Salt Lake City, Utah
June 23, 2018
June 23, 2018
July 27, 2018
Liberal Education/Engineering & Society
How the Performing Arts Can Promote Inclusive Engineering Campuses
How can the arts contribute to a culture of inclusivity within engineering? This paper explores preliminary findings from our study of a four-year, primarily engineering college whose longtime undergraduate curriculum requires all students to complete a substantial humanities project.
Many engineering students at this institution choose to do this humanities work in theatre, where they study classic and contemporary plays and participate in productions. They have the option of writing an original play as their capstone project, and if successful their play may be staged for a campus audience. For 35 years, an original short play festival on this campus has performed the work of students. From nearly the beginning, these original plays featured the difficult themes of sexual identity and orientation. In 2017, to celebrate this rich heritage, the theatre program presented a retrospective of LGBTQ+ themed plays written and performed by students since 1987.
•••••
→ **Required action**
Continue the paper above on the performing arts and inclusive engineering campuses, picking up right after its final sentence.

→ **Data to examine**
•••••
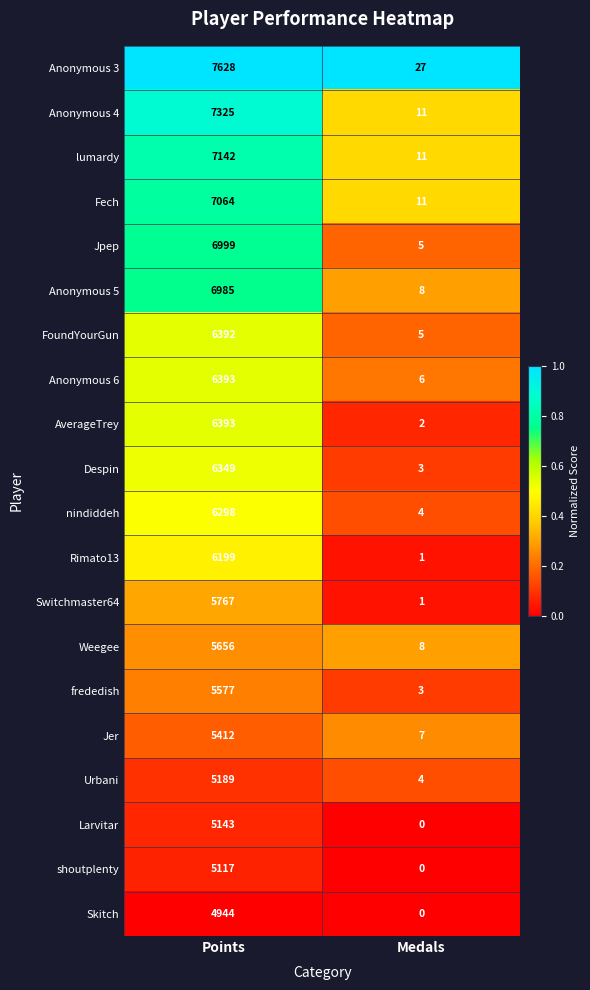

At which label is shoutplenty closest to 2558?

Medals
•••••
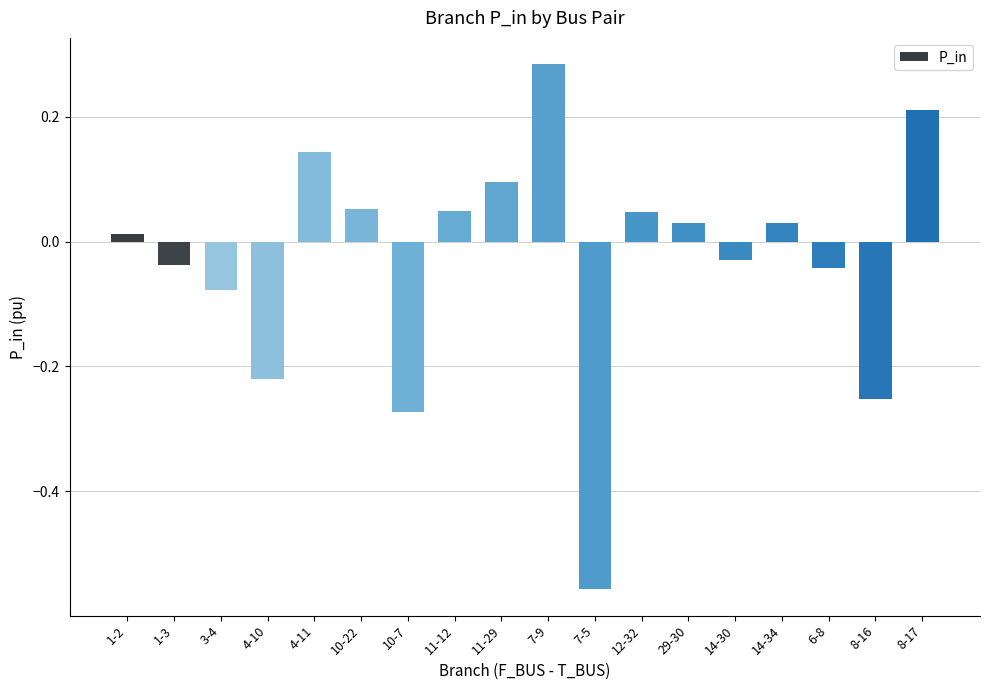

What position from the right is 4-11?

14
•••••
→ **Written answer**
We report here on our findings from a mixed-method study of this theatre program and its influence on the culture at this primarily engineering college. As Cech and Waidzunas point out, engineering culture is not generally a welcoming place for lesbian, gay, bisexual, and transgender people or for open discussions about non-normative sexuality. However, the data we have collected around the theatre program at this institution —specifically, the plays dealing with LGBTQ+ themes, surveys we conducted of audiences at the 35-year retrospective of LGBTQ+ themed plays, and interviews with people associated with the theatre program, including its faculty director and several openly queer current and former engineering students— make a compelling case that theatre can contribute to an engineering culture that is more inclusive of non-normative sexualities (not just for people involved with the theatre program but for the educational culture at large) than is typical in engineering schools. Our methods include gathering quantitative data from surveys and analyzing qualitative data from the words of students and alumni reflecting on their experiences as queer engineering students, how their experiences in the theatre program helped them embrace their nonnormative sexual identities, and how the theatre program contributed to an inclusive climate at this engineering institution. Because our study subjects are engineering majors, not liberal arts or theatre majors, the implications of our study can be extended to other engineering educators. We will conclude with recommendations drawn from this study that can be applied to other engineering institutions (whether or not they have theatre programs).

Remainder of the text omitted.